Temperatures range between a minimum monthly average of 9.5 °C in winter and 23 °C in summer, while a maximum monthly average of 17 °C in winter and 31 °C in summer.

==Cities, towns and villages==
Egypt's Mediterranean coast can be differentiated into 4 subregions:

- Western North Coast: Which has higher rain precipitation. Higher altitude witnesses higher snowfalls and it is colder than the other 3 portions. It also has more shrubbed and forested terrain, but no lakes. This subregion faces Greece and Crete. A number of summer resorts span between Marsa Matruh and Alexandria with those West of El Alamein becoming more popular in recent years. It has cities, towns and villages such as:
  - Sallum, a border town near the Egypt–Libya border.
  - Baqiqi, a fishing local village.
  - Sidi Barrani, a snowy town, and Egypt's closest inhabited settlement towards Europe and Greece.
  - Shammas, a local fishing village.
  - Zawyet Umm El Rakham, a village with archeological sites.
  - Marsa Matruh, the main seaport on Egypt's Western Mediterranean coast.
  - Fuka, a village famous for excellent Mediterranean fruits and touristic beaches.
  - El Dabaa is a main town that includes various high-end resorts including Hacienda Blue by Palm Hills, and SeaZen by Al Qamzi.
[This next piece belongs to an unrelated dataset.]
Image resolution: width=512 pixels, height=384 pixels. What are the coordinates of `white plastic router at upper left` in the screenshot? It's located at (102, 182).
  - Sidi Abdel Rahman, a new touristic seaport town.
  - Ras El Hekma, a destination with sandy beaches. The area includes resorts such as Jefaira, LVLS Mountain View and Cali Coast.
- Central North Coast: The southernmost Mediterranean shoreline in Egypt, forming a big gulf. It has no lakes. This subregion faces the West of Turkey. It has cities, towns and villages such as:
  - El Alamein the southernmost Mediterranean coastal city
  - Marina, Egypt a leading Egyptian major resorts town, and host site of Ancient Egyptian and Roman monuments.
  - Sidi Kreir a major town and municipality
  - Hacienda Blue by Palm Hills, a new destination in the North Coast causing a stir in the market.
  - New Borg El Arab a major city
  - Alexandria the main Mediterranean city and seaport. At the center of the entire Mediterranean coastline and the second largest city in Egypt.
- Delta's North Coast: Which is settled by larger populations and hosts larger cities, with the exception of Alexandria. It has the Nile Delta which features hail and sleet in winters. Sometime frost and frozen ground during winter nights destroy the crops and agriculture plants. Three of Egypt's Northern Lakes are located there: Lake Mariout, Edko Lake and Lake Burullus. This subregion faces Central Turkey. Its cities, towns and villages are:
  - Rosetta a historic western Nile Delta city where Rashid's Nile branch and Mediterranean meet (aka Rashid)
  - Baltim at the northern tip of the Nile Delta. One of North Africa's northernmost towns
  - Gamasa a local touristic city
  - Ras El Bar a touristic city for locals where the Damietta Nile branch and the Mediterranean meet
  - Ezbet El Borg is a fishing city at the other bank of the Damietta branch of the Nile
  - Damietta a major eastern Nile Delta city and seaport in Egypt
- Eastern North Coast: It has the least precipitation, yet its cities and towns are of great geopolitical and economic importance. It is colder on its eastern part than its other part. 2 Northern lakes of Egypt are found in this subregion as well: Lake Manzala and Lake Bardawil, a subregion that faces Cyprus and Turkey. It has cities, towns and villages like:
  - Port Said, a European-style city, entrance to Suez Canal and Egypt's major eastern seaport
  - Arish, a major east seaport on Arish river and Arish valley
  - Rafah, Egypt's easternmost Mediterranean city on the border with the Gaza Strip.